The key differences are:
- Nature: A Testament is a private legal document; an Erbschein is a public legal document.
- Purpose: A Testament dictates how assets are to be distributed; an Erbschein proves who is entitled to receive them.
- Necessity: While a Testament is a means of determining inheritance, an Erbschein is often required as proof of heirship, especially when a private, handwritten will exists or if there is no will at all. A notarized Testament with an official opening protocol can sometimes substitute for an Erbschein for certain transactions (e.g., at banks), but for transferring Immobilien in the Grundbuch, an Erbschein is frequently required unless the notarized will explicitly names the heir for the specific property.
FAQs
What is the primary purpose of an Erbschein?
The primary purpose of an Erbschein is to officially certify who is the legal Erbe or heirs of a deceased person and to what share of the Erbschaft they are entitled. It acts as a formal legitimation for heirs to deal with the deceased's assets, especially with banks and land registries.
Is an Erbschein always necessary after a death?

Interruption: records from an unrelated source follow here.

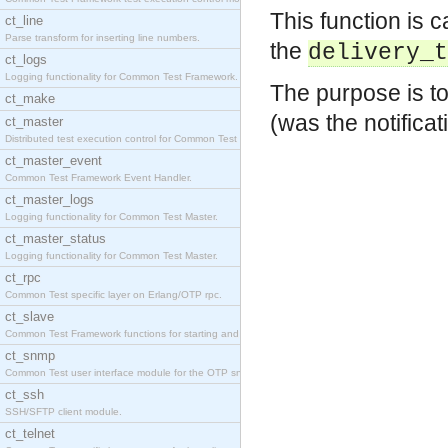
This function is c
ct_line
Parse transform for inserting line numbers.
the
delivery_t
ct_logs
Logging functionality for Common Test Framework.
The purpose is to
ct_make
(was the notifica
ct_master
Distributed test execution control for Common Test
ct_master_event
Common Test Framework Event Handler.
ct_master_logs
Logging functionality for Common Test Master.
ct_master_status
Logging functionality for Common Test Master.
ct_rpc
Common Test specific layer on Erlang/OTP rpc.
ct_slave
Common Test Framework functions for starting and s
ct_snmp
Common Test user interface module for the OTP snmp
ct_ssh
SSH/SFTP client module.
ct_telnet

No, an Erbschein is not always necessary. If a notarized Testament or a notarized inheritance contract clearly identifies the heir(s) and their shares, and this is accepted by the institutions involved (e.g., banks, though often not for Grundbuch entries), an Erbschein might not be required. However, in cases of statutory inheritance, handwritten wills, or unclear testamentary dispositions, an Erbschein is usually essential to prove heirship.
Where can one apply for an Erbschein?
An Erbschein must be applied for at the competent Nachlassgericht. This is typically the local district court (Amtsgericht) in whose district the deceased had their last ordinary residence. The application can also be submitted through a notary.
How long does it take to get an Erbschein?
The duration for obtaining an Erbschein can vary significantly. Simple cases with clear statutory inheritance and complete documentation might take a few weeks or months. However, if there are complexities such as unclear family relationships, missing documents, foreign heirs, or Rechtsstreitigkeiten about the validity of a Testament or the identity of heirs, the process can take many months or even years.
What happens if the Erbschein is incorrect?
If an Erbschein is later found to be incorrect (e.g., due to the discovery of a new Testament or a factual error in the determination of heirship), the Nachlassgericht is legally obliged to revoke or invalidate it. The genuine heir can then apply for a correct Erbschein. Transactions conducted in reliance on the incorrect Erbschein by third parties acting in good faith may be protected by law, highlighting the "public faith" aspect.